Dec. 19–The Naniloa Volcanoes Hotel has a new owner and a new future as a marine art-themed vacation resort in Hilo.

A company led by real estate developer Ed Bushor completed the purchase of the oceanfront hotel Tuesday.

Work to revitalize the struggling property began quickly, with new landscaping planted in front of the hotel Tuesday and a 20-foot Christmas tree set up Wednesday.

“It’s looking like an operating hotel actually, instead of a desert like it used to be,” Bushor said.

Bushor, who bought the hotel for $7 million through a bankruptcy auction with partners, including marine artist Wyland and major Hawaii island landowner Ed Olson, plans to spend $20 million on renovations and make the property a museumlike visitor attraction.

An envisioned focal point is a planned bronze life-size sculpture of a baby humpback whale that blows water like a geyser every hour on the hour.

“It’s really going to be spectacular,” Bushor said, explaining that the whale feature would be part of a sculpture park between the ocean and the hotel lobby. “We want to create a second major tourist attraction for people who come to see the volcano.”

Bushor hopes to finalize a deal with Wyland to rebrand the renovated hotel with the artist’s name and feature $20 million to $30 million of Wyland art in the hotel. Another possibility is to stock the hotel with art from a variety of artists.

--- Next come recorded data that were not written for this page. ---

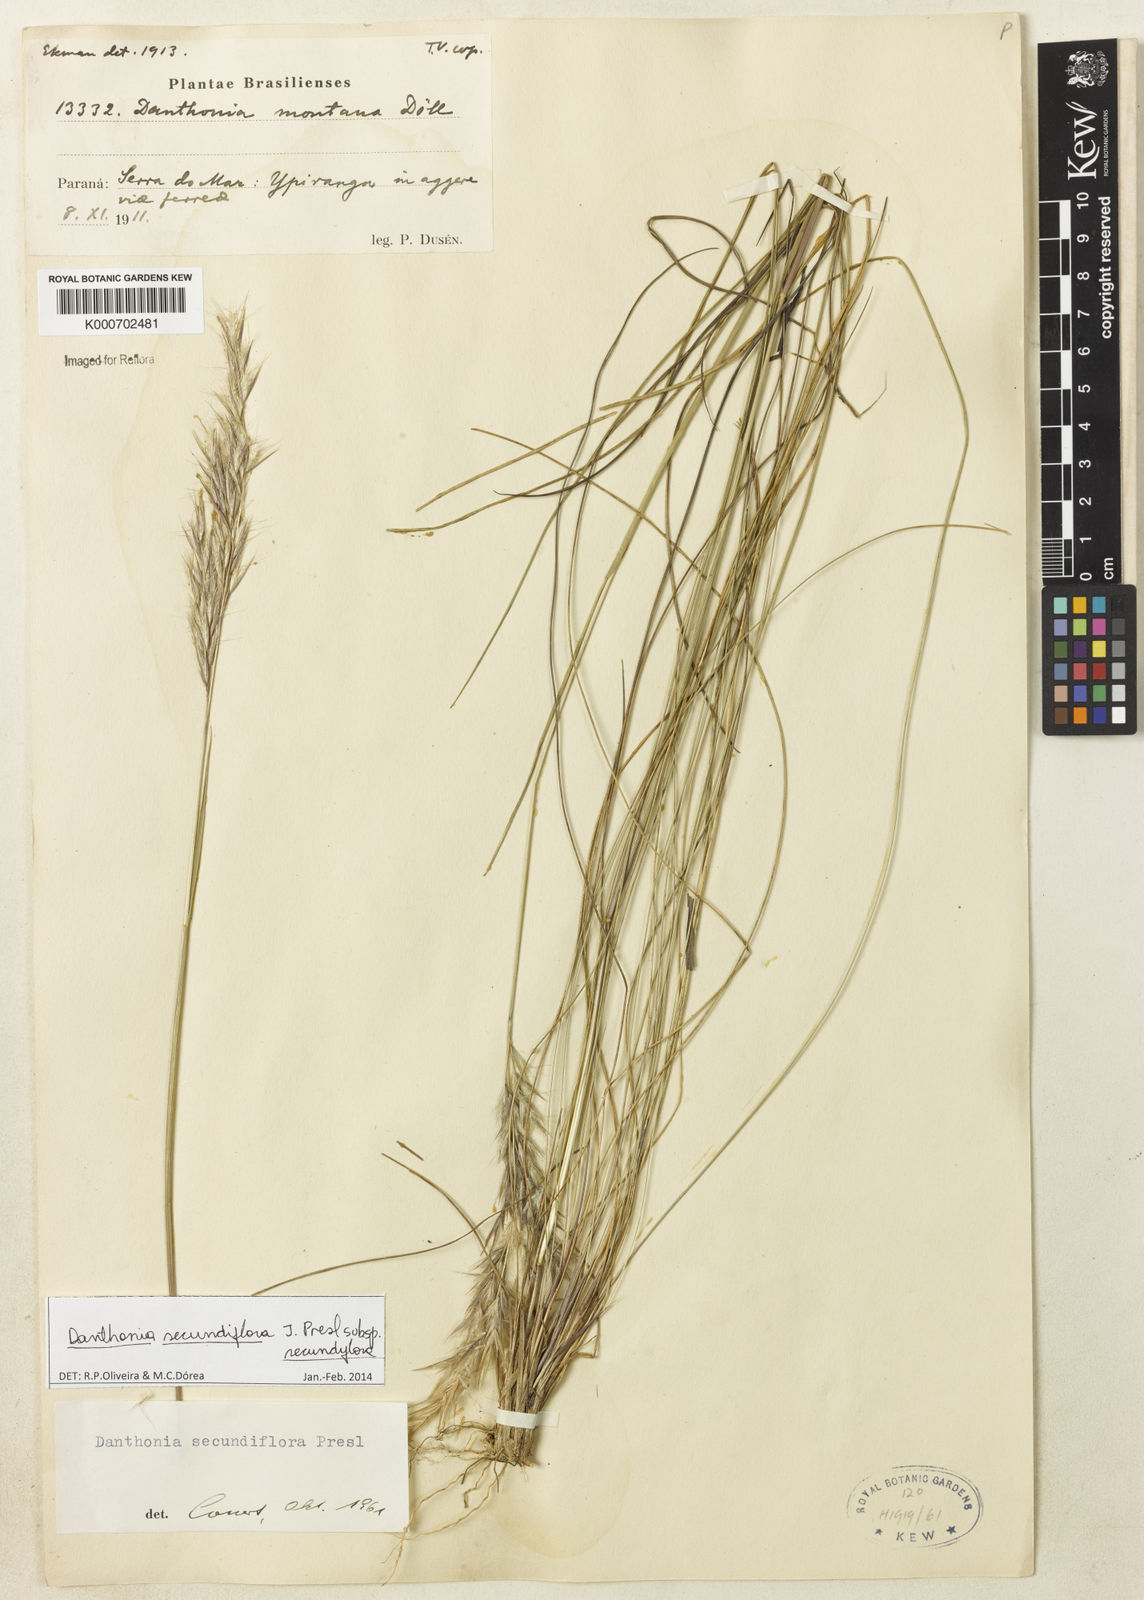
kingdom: Plantae
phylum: Tracheophyta
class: Liliopsida
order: Poales
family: Poaceae
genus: Danthonia
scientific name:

Renovation work is projected to take a year. During that time, the hotel will operate as the Hilo Naniloa Hotel.

Aqua Hospitality took over management of the property with the sale and rehired nearly all the roughly 35 employees, Bushor said. The new owner expects that about 100 employees will be needed after renovation work is done.

The 383-room hotel has been operating with just 179 rooms in one tower after the previous owner, Hawaii Outdoor Tours Inc., led by Ken Fujiyama, got into financial trouble after renovating one tower amid the economic downturn a few years ago.

Hawaii Outdoor Tours bought the Naniloa and its nine-hole golf course on state land at a state auction for the land lease in 2006. The company filed bankruptcy last year, which led to the auction.

This year through November, the hotel reported a $1.1 million net loss and has had an occupancy rate of about 20 percent to 30 percent, said David Farmer, a court-appointed trustee overseeing the hotel’s operation in bankruptcy.

Recently, there was some question as to whether the sale would be completed after a delay that included a missed deadline to fund the deal and allegations that hotel inventory and equipment were missing. The state Department of Land and Natural Resources also objected to transferring its land lease without consent.

The dispute over the inventory and equipment was resolved, and the transaction was completed. Farmer said the state’s objection was made moot by the sale’s closing. Bushor is obligated to pay the state $500,000 a year for the lease, which has a remaining term of 58 years.